Immunity from external volatility is benefiting Chinese lenders as investors rush to safety amid a spiraling global banking crisis.
(Bloomberg) — Immunity from external volatility is benefiting Chinese lenders as investors rush to safety amid a spiraling global banking crisis.
The CSI 300 Financials Index has gained about 0.3% so far this week, beating a more than 3% decline in an index of regional counterparts, while a gauge of US lenders has lost 12%. Gains in state-owned lenders have stood out, with shares of Bank of China Ltd. in Shanghai rising for a fourth day on Thursday, reaching their highest level since July 2020.
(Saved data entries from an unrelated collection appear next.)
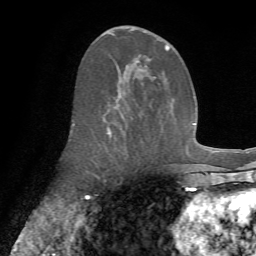
Breast MRI (dynamic contrast-enhanced), one axial slice. Slice 34 of 72 in the series (ordered by position). Cropped to one breast. Dynamic contrast-enhanced series, time point 2 of 7 at this slice position (early post-contrast). 1.5 T. TE 4.3 ms, TR 8.7 ms. 256 × 256 image matrix, field of view 180 × 180 mm. Female patient.
Structures marked on this image (semi-automatic segmentation, software-assisted and operator-edited):
- enhancing-tissue mask used for the functional tumour volume (all voxels passing the contrast-enhancement thresholds inside the analysis volume; usually the tumour): bounding box [x1, y1, x2, y2] px = [73, 29, 170, 137]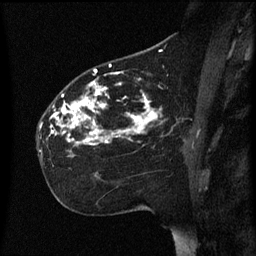
Breast MRI (dynamic contrast-enhanced), one sagittal slice; slice 36 of 60 in the series (ordered by position); dynamic contrast-enhanced series, image 2 of 3 at this slice position (ordered by acquisition); 1.5 T; TE 4.2 ms, TR 8.4 ms; 2.2 mm slice thickness; 256 × 256 image matrix. Patient: female, 35 years. From the clinical record (not read from this slice): setting: breast cancer imaged before/during neoadjuvant chemotherapy; receptor status: HER2-positive.
Structures marked on this image (semi-automatic segmentation, software-assisted and operator-edited):
- analysis volume of interest (the breast-tissue region the enhancement analysis was run in; not a lesion): box from (x=38, y=78) to (x=173, y=161) px
- tumour enhancement mask (voxels above the 70 % enhancement threshold inside the analysis volume of interest): (x=52, y=80)–(x=159, y=145)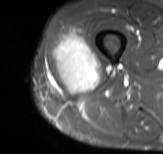
MRI of an extremity soft-tissue mass, one axial slice. Slice 29 of 61 in the series (ordered by position). STIR. MR volume resampled by the dataset authors to the PET/CT grid (not the native acquisition matrix). 3.27 mm slice thickness. 163 × 154 image matrix, field of view 159 × 150 mm. Male patient. From the clinical record (not read from this slice): histological type: poorly differentiated synovial sarcoma; grade: high; site of the primary tumour: right buttock.
Outlined on this slice (expert contour drawn on MRI and transferred to this co-registered scan by the dataset authors):
- gross tumour volume including surrounding oedema: box from (x=52, y=25) to (x=99, y=93) px
- gross tumour volume (mass): (x=53, y=34)–(x=99, y=92)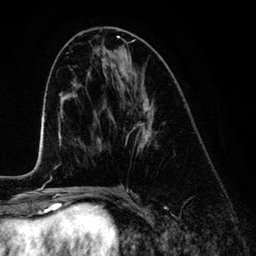
Breast MRI (dynamic contrast-enhanced), one axial slice; slice 63 of 134 in the series (ordered by position); cropped to one breast; dynamic contrast-enhanced series, time point 2 of 6 at this slice position (early post-contrast); 3 T; TE 4.2 ms, TR 7.9 ms; 1.2 mm slice thickness; 256 × 256 image matrix, field of view 170 × 170 mm. Female patient.
Annotated regions visible in this slice (semi-automatically segmented with operator editing):
- enhancing-tissue mask used for the functional tumour volume (all voxels passing the contrast-enhancement thresholds inside the analysis volume; usually the tumour): bounding box (x1, y1, x2, y2) in pixels: (118, 56, 154, 151)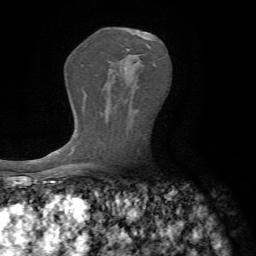
Breast MRI, one axial slice. Slice 41 of 72 in the series (ordered by position). Cropped to one breast. Dynamic contrast-enhanced series, time point 2 of 7 at this slice position (early post-contrast). 1.5 T. TE 4.3 ms, TR 8.7 ms. 2.2 mm slice thickness. 256 × 256 image matrix, field of view 180 × 180 mm. Female patient.
Annotated regions visible in this slice (semi-automatic segmentation, software-assisted and operator-edited):
- enhancing-tissue mask used for the functional tumour volume (all voxels passing the contrast-enhancement thresholds inside the analysis volume; usually the tumour): bounding box (x1, y1, x2, y2) in pixels: (148, 45, 155, 65)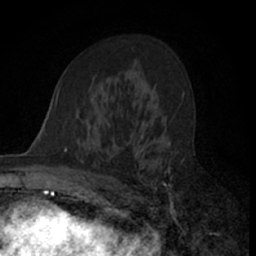
Breast MRI (dynamic contrast-enhanced), one axial slice. Cropped to one breast. Dynamic contrast-enhanced series, time point 2 of 7 at this slice position (early post-contrast). 1.5 T. TE 3 ms, TR 6.3 ms. 2.4 mm slice thickness. 256 × 256 image matrix. Female patient.
Annotated regions visible in this slice (semi-automatically segmented with operator editing):
- enhancing-tissue mask used for the functional tumour volume (all voxels passing the contrast-enhancement thresholds inside the analysis volume; usually the tumour): bounding box <110,112,181,205> (left, top, right, bottom; pixels)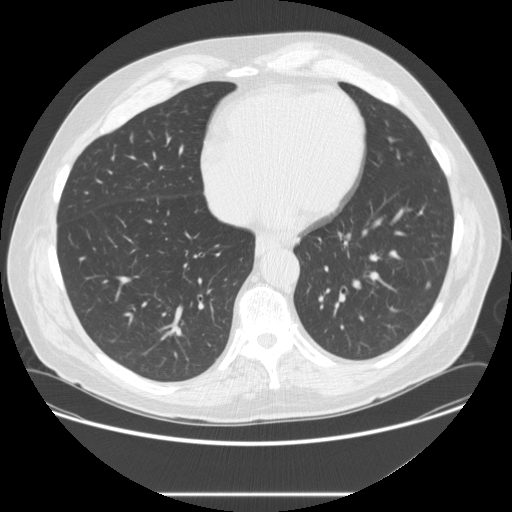
Chest CT (low-dose screening protocol), one axial image. Second screening round (one year after baseline). Lung window (W 1500 / L -600 HU). 2.5 mm slice thickness. Slice 173 of 262 in the series. Male participant, aged 67 years at enrolment. Current smoker at enrolment.
Lesion marked by an expert reader, box from (x=416, y=271) to (x=443, y=299) px. The exam's reader record, not a measurement of the box and not confirmed to be the same lesion: non-calcified nodule or mass ≥4 mm, left lower lobe, 4 × 4 mm, poorly defined margins, soft tissue attenuation, pre-existing on the prior screen: yes; interval growth: no. Official screen result: positive, other. Participant outcome: lung cancer diagnosed 72 days after this screen — adenocarcinoma, NOS, left lower lobe, moderately differentiated (G2), stage IIA (AJCC 6th edition), 6 mm at pathology.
Analysts point to state-owned lenders’ relatively stable asset quality and strong government support for their outperformance. That has cushioned mounting worries about stress in the global banking system given Credit Suisse Group AG’s troubles and the sudden collapse of Silicon Valley Bank.
“State-owned enterprises are by definition backed by the state and too big to fail,” said Marvin Chen, an analyst at Bloomberg Intelligence. “China has much more direct oversight and ownership of the financial system,” which should support the banking sector in case of any spillover risks, he added.
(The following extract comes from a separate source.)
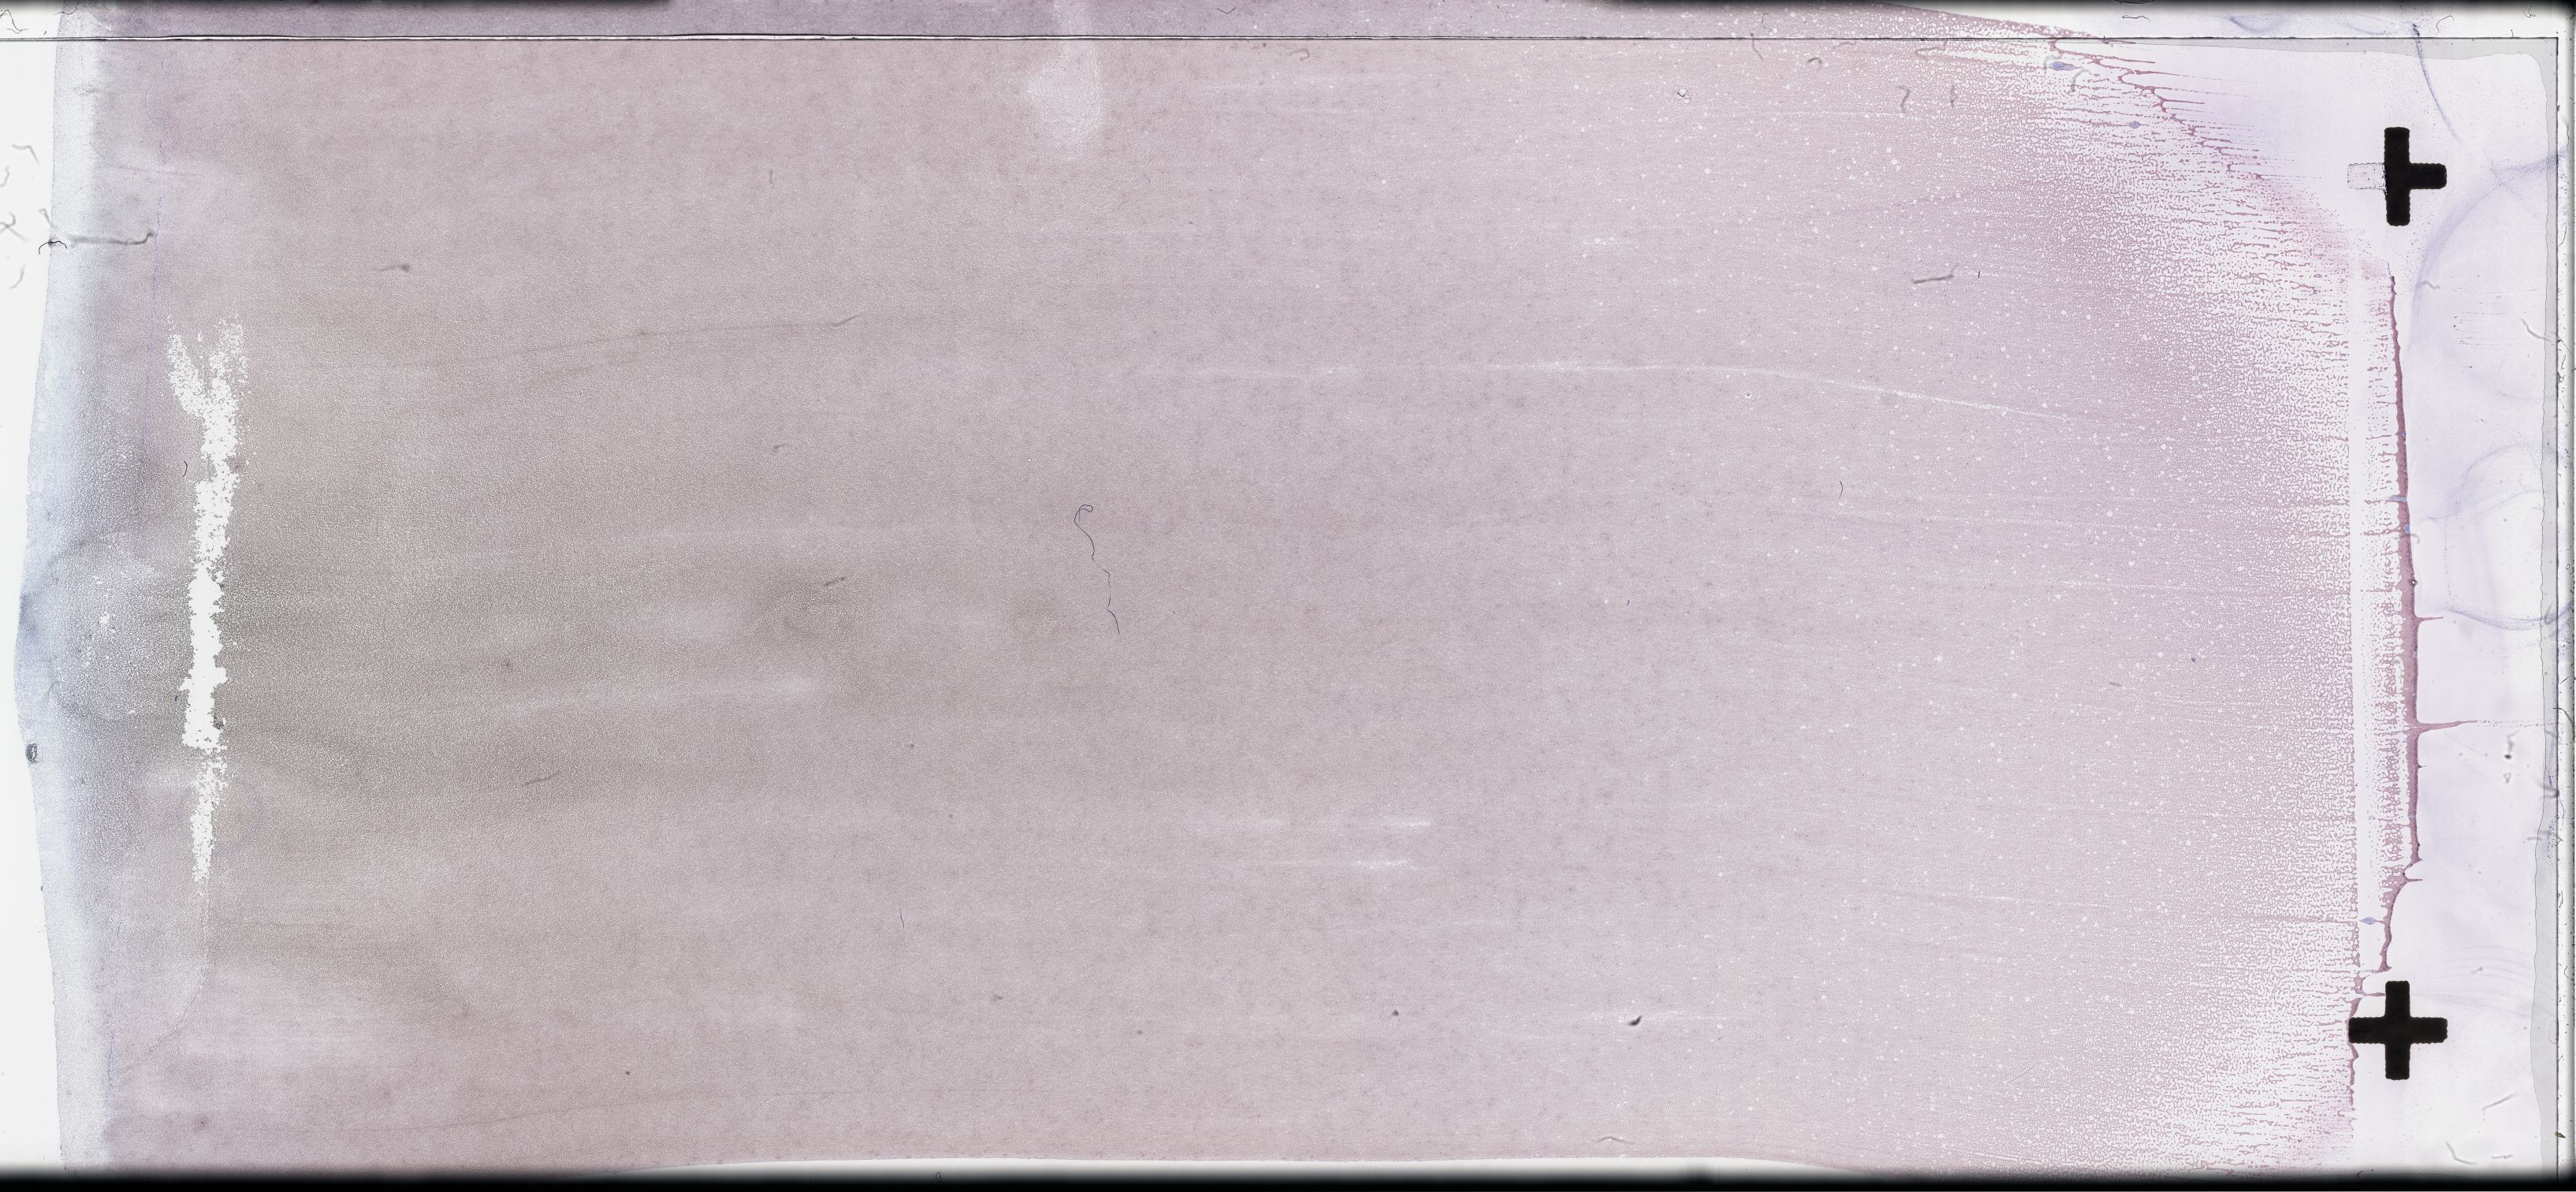
Wright-Giemsa-stained whole blood smear, whole-slide image — shown as a low-resolution overview of the whole scanned area (about 52.8 x 24.4 mm); smear from an EDTA sample; collected on treatment. Patient: male.
From a patient with: Plasma Cell Myeloma.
The People’s Bank of China on Wednesday vowed to prevent systemic financial risks and ensure prudent operations. Authorities’ crackdown on shadow banking in recent years, as well as the nation’s overhaul of its financial regulatory framework, have helped mitigate potential risks in the banking system, the official Securities Times touted in an article.
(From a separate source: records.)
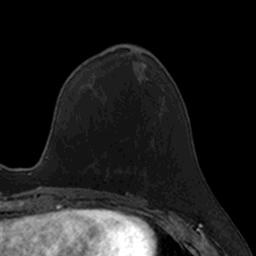
Breast MRI, one axial slice; position 54 of 160 along the scan axis; cropped to one breast; dynamic contrast-enhanced series, time point 2 of 7 at this slice position (early post-contrast); 3 T; TE 1.7 ms, TR 4 ms; 1 mm slice thickness; 256 × 256 image matrix, field of view 171 × 171 mm. Female patient.
Annotated regions visible in this slice (semi-automatic segmentation, software-assisted and operator-edited):
- enhancing-tissue mask used for the functional tumour volume (all voxels passing the contrast-enhancement thresholds inside the analysis volume; usually the tumour): bounding box <104,168,137,181> (left, top, right, bottom; pixels)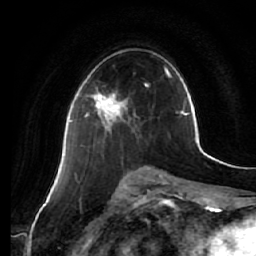
Breast MRI (dynamic contrast-enhanced), one axial slice; slice 34 of 64 in the series (ordered by position); cropped to one breast; dynamic contrast-enhanced series, time point 2 of 7 at this slice position (early post-contrast); 1.5 T; TE 2.5 ms, TR 5.4 ms; 2.5 mm slice thickness; 256 × 256 image matrix, field of view 170 × 170 mm. Female patient.
Annotated regions visible in this slice (semi-automatic segmentation, software-assisted and operator-edited):
- enhancing-tissue mask used for the functional tumour volume (all voxels passing the contrast-enhancement thresholds inside the analysis volume; usually the tumour): bounding box <85,88,128,131> (left, top, right, bottom; pixels)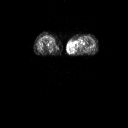
FDG PET of an extremity soft-tissue mass (from a PET/CT study), one axial slice; position 9 of 91 along the scan axis; 3.27 mm slice thickness; 128 × 128 image matrix, field of view 700 × 700 mm. Patient: female, 74 years. Case-level facts recorded for this patient, not image findings: histological type: pleomorphic leiomyosarcoma; grade: high; site of the primary tumour: left thigh.
Structures marked on this image (expert contour drawn on MRI and transferred to this co-registered scan by the dataset authors):
- gross tumour volume including surrounding oedema: box from (x=72, y=38) to (x=87, y=51) px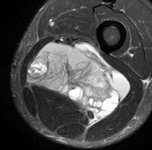
MRI of an extremity soft-tissue mass, one axial slice. Slice 39 of 90 in the series (ordered by position). STIR. MR volume resampled by the dataset authors to the PET/CT grid (not the native acquisition matrix). 3.27 mm slice thickness. 152 × 150 image matrix. Male patient. Case-level facts recorded for this patient, not image findings: histological type: undifferentiated pleomorphic liposarcoma; grade: high; site of the primary tumour: left thigh.
Annotated regions visible in this slice (expert contour drawn on MRI and transferred to this co-registered scan by the dataset authors):
- gross tumour volume including surrounding oedema: bounding box <29,37,128,124> (left, top, right, bottom; pixels)
- gross tumour volume (mass): <29,44,128,124>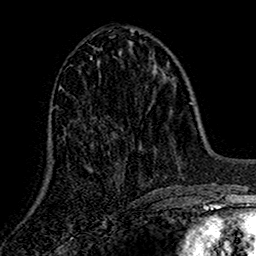
Breast MRI (dynamic contrast-enhanced), one axial slice; position 63 of 160 along the scan axis; cropped to one breast; dynamic contrast-enhanced series, time point 2 of 7 at this slice position (early post-contrast); 1.5 T; TE 2.7 ms, TR 5.5 ms; 1 mm slice thickness; 256 × 256 image matrix, field of view 157 × 157 mm. Female patient.
Outlined on this slice (semi-automatically segmented with operator editing):
- enhancing-tissue mask used for the functional tumour volume (all voxels passing the contrast-enhancement thresholds inside the analysis volume; usually the tumour): bounding box <90,58,124,180> (left, top, right, bottom; pixels)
A low correlation to the global rate environment and limited sovereign exposures are helping shelter Chinese banks from the brewing storm, according to HSBC Holdings Plc analysts including Gary Lam. “As global investors seek safety, large state-owned banks could become the preferred choice due to their track record as stable dividend payers with 8%-9% yields,” they wrote in a Tuesday note.
As China extends its accommodative monetary policy, there are hopes of further required reserve ratio cuts which would “allow banks to expand lending and ease liquidity conditions after the banking sector stress seen in developed markets,” said Bloomberg Intelligence’s Chen.